** BRIEF A **
Duplicate the text of the post on DW1000 crystal drift between "For a delayed" and "the other, say)", inclusive.

** DOCUMENT SEGMENT **

+--

Not that this necessarily changes your test validity, but 100 ms in DW1000 ticks is 0x01 7cdc 0000.

A tick is 1 / (38,400,000 * 13 * 128) seconds.

For a delayed transmit interval of 0x00 8323 be00, that works out to about 34.4 ms interval. Going faster is better as will be clear here shortly.

Good test and you got good data.

My assessment is that your numbers are actually mostly reasonable. Your system is actually not failing or broken. You’ve simply discovered how crystals work.

The 34.4 ms delay between transmissions is a long time in DW1000 terms. So you will see wide variation in the receive interval due to crystal drift between the two devices.

For example, a 20 tick variation is 313 ps of time. Over 34.4 ms, this is a drift of 9 ppb, 9 parts per billion. That is a natural drift rate of a crystal, particularly when consider it is two crystals that can drift (4.5 ppb up for one, 4.5 ppb down for the other, say)

If you speed up the process, sent packets faster, then you give the crystals less time to change frequency and you will see improved tightness of the results. When we do quick DS-TWR, we complete the entire process in less than 1 ms which is why we get very tight results.

Why do crystals drift? Mainly it is a temperature dependence. So the reason you see these long duration changes is that your devices are changing in temperature slowly and thus the clock offset between devices is drifting.

Indeed, your curve shows this very clearly:

When you start, the DW1000 chips and boards are “cold”. The receiving side will get warmer (using more power) than the transmit side. From the above graph, we can compute your thermal time constant at about 15% of the X axis in time. The remaining variations are how the crystals respond to small variations in temperature. I bet you could correlate the change in numbers to HVAC system operation as the room temperature moved up or down fractions of a degree. We’ve tracked data which perfectly correlated with our HVAC being on and off.

+--

** DATASET CONTENT **
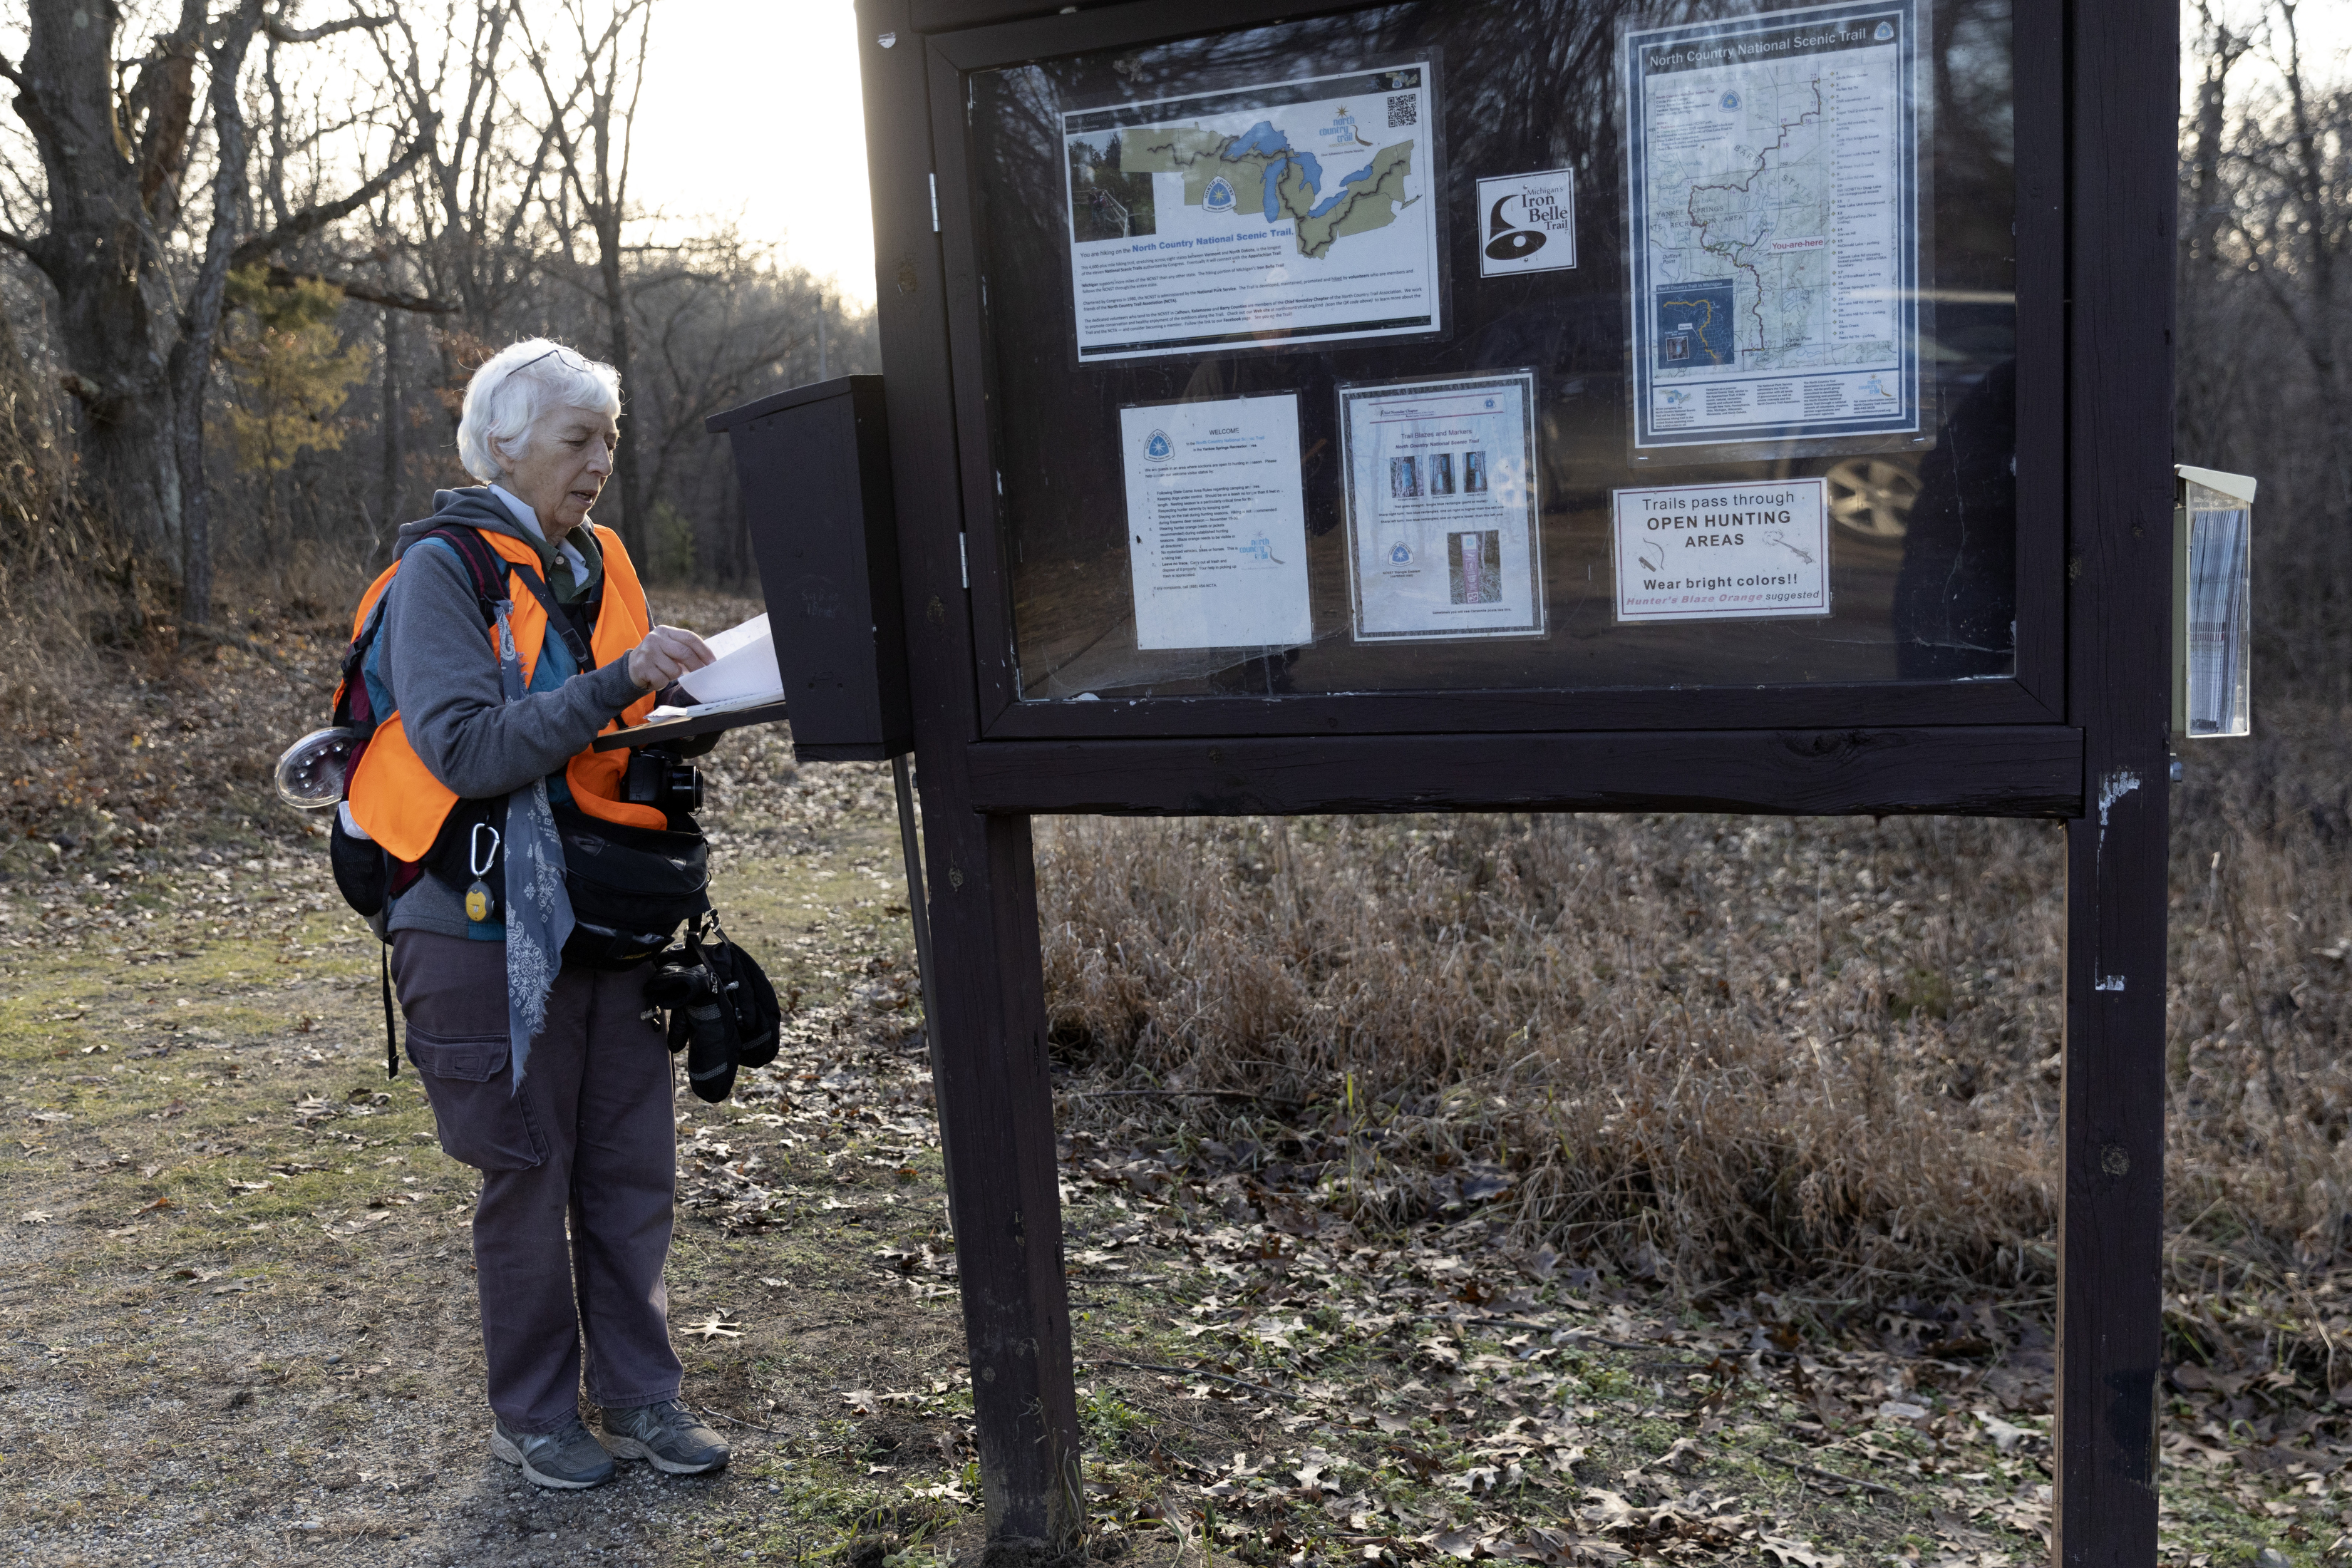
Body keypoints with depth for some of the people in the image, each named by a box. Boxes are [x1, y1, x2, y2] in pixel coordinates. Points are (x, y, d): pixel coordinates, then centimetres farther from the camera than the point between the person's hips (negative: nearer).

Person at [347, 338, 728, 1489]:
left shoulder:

+--

** BRIEF B **
Please give every line of the entries above, not the post, as a Markdown table with the columns "Row" and "Entry line". Number the rows, skip blank lines, and leave out the pictures.

** EXERCISE RESPONSE A **
For a delayed transmit interval of 0x00 8323 be00, that works out to about 34.4 ms interval. Going faster is better as will be clear here shortly.

Good test and you got good data.

My assessment is that your numbers are actually mostly reasonable. Your system is actually not failing or broken. You’ve simply discovered how crystals work.

The 34.4 ms delay between transmissions is a long time in DW1000 terms. So you will see wide variation in the receive interval due to crystal drift between the two devices.

For example, a 20 tick variation is 313 ps of time. Over 34.4 ms, this is a drift of 9 ppb, 9 parts per billion. That is a natural drift rate of a crystal, particularly when consider it is two crystals that can drift (4.5 ppb up for one, 4.5 ppb down for the other, say)

** EXERCISE RESPONSE B **
| Row | Entry line |
|---|---|
| 1 | Body keypoints with depth for some of the people in the image, each named by a box. Boxes are [x1, y1, x2, y2] in pixel coordinates. Points are (x, y, d): pixel coordinates, then centimetres farther from the camera than the point between the person's hips (negative: nearer). |
| 2 | Person at [347, 338, 728, 1489]: |
| 3 | left shoulder: |